Mali Eylem Görev Gücü’nü (Financial Action Task Force – FATF) ve FATF benzeri bölgesel yapıları, terörizmin finansmanı konusuna odaklanmaya, önümüzdeki dönem çalışmalarında işbirliğini geliştirmeye ve terörizmin finansmanı ile kara paranın aklanması noktasında suiistimal edilmeleri riskini azaltmak amacıyla, ödeme sistemlerinin şeffaflığının geliştirilmesine ilişkin rehberler geliştirmeye davet ediyoruz. Bu kapsamda, 2015 yılının Ekim ayında bize gelişmeleri ve terörizmle mücadeleye ilişkin araçların güçlendirilmesine ilişkin tekliflerini sunmalarını bekliyoruz.

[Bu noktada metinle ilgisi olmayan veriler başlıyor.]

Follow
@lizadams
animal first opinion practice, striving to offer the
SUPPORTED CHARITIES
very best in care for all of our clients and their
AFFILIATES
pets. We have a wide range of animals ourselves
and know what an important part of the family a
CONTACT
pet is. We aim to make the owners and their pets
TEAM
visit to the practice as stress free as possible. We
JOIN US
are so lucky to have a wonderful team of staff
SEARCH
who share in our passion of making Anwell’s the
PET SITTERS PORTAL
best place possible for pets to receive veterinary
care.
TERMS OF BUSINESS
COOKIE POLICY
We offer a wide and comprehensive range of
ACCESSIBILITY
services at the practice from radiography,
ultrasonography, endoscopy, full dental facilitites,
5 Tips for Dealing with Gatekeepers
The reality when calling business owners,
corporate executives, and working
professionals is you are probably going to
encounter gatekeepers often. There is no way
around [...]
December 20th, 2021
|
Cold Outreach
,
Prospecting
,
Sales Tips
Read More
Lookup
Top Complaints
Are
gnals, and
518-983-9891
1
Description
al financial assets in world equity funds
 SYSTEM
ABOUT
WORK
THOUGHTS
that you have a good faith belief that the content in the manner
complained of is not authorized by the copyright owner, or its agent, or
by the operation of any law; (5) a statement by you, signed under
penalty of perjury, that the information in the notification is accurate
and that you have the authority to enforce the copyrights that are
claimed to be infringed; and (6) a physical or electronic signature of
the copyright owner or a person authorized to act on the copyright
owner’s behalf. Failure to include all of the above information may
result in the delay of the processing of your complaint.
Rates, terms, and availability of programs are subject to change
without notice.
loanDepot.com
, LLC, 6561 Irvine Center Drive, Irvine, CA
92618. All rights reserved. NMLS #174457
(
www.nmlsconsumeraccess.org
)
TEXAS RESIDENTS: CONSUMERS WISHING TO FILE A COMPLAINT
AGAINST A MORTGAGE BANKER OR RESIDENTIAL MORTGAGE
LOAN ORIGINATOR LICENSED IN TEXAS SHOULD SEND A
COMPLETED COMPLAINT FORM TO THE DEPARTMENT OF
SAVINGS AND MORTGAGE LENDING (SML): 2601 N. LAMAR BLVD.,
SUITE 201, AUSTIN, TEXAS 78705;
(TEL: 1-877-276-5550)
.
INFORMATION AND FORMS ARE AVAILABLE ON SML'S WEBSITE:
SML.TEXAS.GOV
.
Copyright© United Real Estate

İklim Finansmanı Çalışma Grubu’ndan 2014 İlerleme Raporu’nda önerilen çalışma başlıkları ile uyumlu şekilde ve ilgili Uluslararası Kuruluşlar ile işbirliği içerisinde çalışmalarını sürdürmesini ve Nisan toplantımızda bize bilgi vermesini istiyoruz. Paris’te gerçekleştirilecek
- Taraflar Konferansı (COP21)’den olumlu bir sonuç alınmasını bekliyor ve uluslararası finansal kuruluşlardan iklim finansmanında işbirliklerini derinleştirmelerini istiyoruz.